The England international found himself charged with affray following an altercation in a Southport bar after the Reds' 5-1 victory over Newcastle in December last year.
Gerrard, who insisted he was acting in self-defence during the incident, was found not guilty at Liverpool Crown Court and the judge told him he could walk away with his reputation intact.
But the events of that night and the following police investigation and court case have clearly left their mark on the talismanic midfielder.
"The trial changed me. I had to learn from it, learn from being in the wrong place at the wrong time. What hour I am out, where I go out, I will be more careful in future," he told the Daily Mail.
Sacrifices"From now on, if we win 5-1, if I score two goals and we go top of the league, I won't try to enjoy it in a bar with my mates anymore.
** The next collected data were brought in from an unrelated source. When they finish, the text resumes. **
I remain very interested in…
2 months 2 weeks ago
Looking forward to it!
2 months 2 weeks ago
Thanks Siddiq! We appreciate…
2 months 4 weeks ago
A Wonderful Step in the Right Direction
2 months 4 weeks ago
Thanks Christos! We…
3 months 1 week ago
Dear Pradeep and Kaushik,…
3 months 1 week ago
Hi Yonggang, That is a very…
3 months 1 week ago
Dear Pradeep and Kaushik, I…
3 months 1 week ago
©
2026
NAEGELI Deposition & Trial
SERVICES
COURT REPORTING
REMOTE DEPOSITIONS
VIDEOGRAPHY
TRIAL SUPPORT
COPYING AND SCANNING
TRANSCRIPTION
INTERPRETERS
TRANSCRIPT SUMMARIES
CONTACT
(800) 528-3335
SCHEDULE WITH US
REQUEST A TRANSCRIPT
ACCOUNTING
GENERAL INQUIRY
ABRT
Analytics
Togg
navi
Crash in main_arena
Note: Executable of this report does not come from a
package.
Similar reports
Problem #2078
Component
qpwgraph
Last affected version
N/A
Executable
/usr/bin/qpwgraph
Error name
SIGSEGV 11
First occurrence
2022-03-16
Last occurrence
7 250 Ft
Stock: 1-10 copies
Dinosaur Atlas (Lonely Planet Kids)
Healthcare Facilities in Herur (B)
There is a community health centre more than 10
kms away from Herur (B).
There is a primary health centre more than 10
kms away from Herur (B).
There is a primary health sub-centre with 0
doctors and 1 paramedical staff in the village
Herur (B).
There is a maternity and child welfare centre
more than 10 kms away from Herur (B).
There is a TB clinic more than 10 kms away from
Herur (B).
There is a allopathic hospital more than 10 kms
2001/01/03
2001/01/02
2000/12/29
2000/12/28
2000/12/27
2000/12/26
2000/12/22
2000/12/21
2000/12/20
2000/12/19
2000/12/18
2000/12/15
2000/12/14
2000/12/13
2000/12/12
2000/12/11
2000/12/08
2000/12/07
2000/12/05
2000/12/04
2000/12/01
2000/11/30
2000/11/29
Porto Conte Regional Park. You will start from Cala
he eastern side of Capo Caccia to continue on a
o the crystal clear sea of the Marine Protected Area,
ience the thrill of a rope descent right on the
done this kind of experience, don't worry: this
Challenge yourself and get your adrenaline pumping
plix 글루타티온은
I'll go for a meal and be in my house by half past ten. We get paid very well and there have to be sacrifices.
"Throughout the trial I kept telling myself that whatever happened I would never be back in one of these rooms again. It was not a pleasant place to be, the whole experience was very frightening and intimidating.
"I have never been through anything like it. I kept thinking of my team-mates away in Thailand playing football, and me being so far from where I should be.
"You have to be able to let your hair down like anyone else but I have always tried to treat people as they treat me. I think I have had respect because I give respect back.
"There have been very few instances when I have had problems, but I will think about my spare time, even my holiday time, more carefully now. I reckon I have another six years as a professional footballer. It is not so long to make those choices."
Empty spaceGerrard's burning ambition on the field remains to end Liverpool's 20-year wait for the league title, despite having enjoyed continental and domestic cup success.
And while the Anfield favourite has no intention to leave the only club he has ever played for, he accepts that if he did ever move on and taste Premier League glory elsewhere, it would not be as sweet.
He admitted: "If I never won the league title, there would be regrets and an empty space, I admit it.
"Yet even if Liverpool were no longer challenging I would still find it difficult to leave. I could win 90 per cent of my medals here and one league championship elsewhere and that last medal would not mean as much.
"I've been part of this club since I was eight. I remember my first final, the Worthington Cup against Birmingham City in Cardiff. Swarms of people around the coach, me looking out at their faces.
"It was at that moment I felt I was part of something more than a football team. I would have been one of them, but I was just better at kicking a ball. That could have been me standing on the street. I felt responsible. I still do."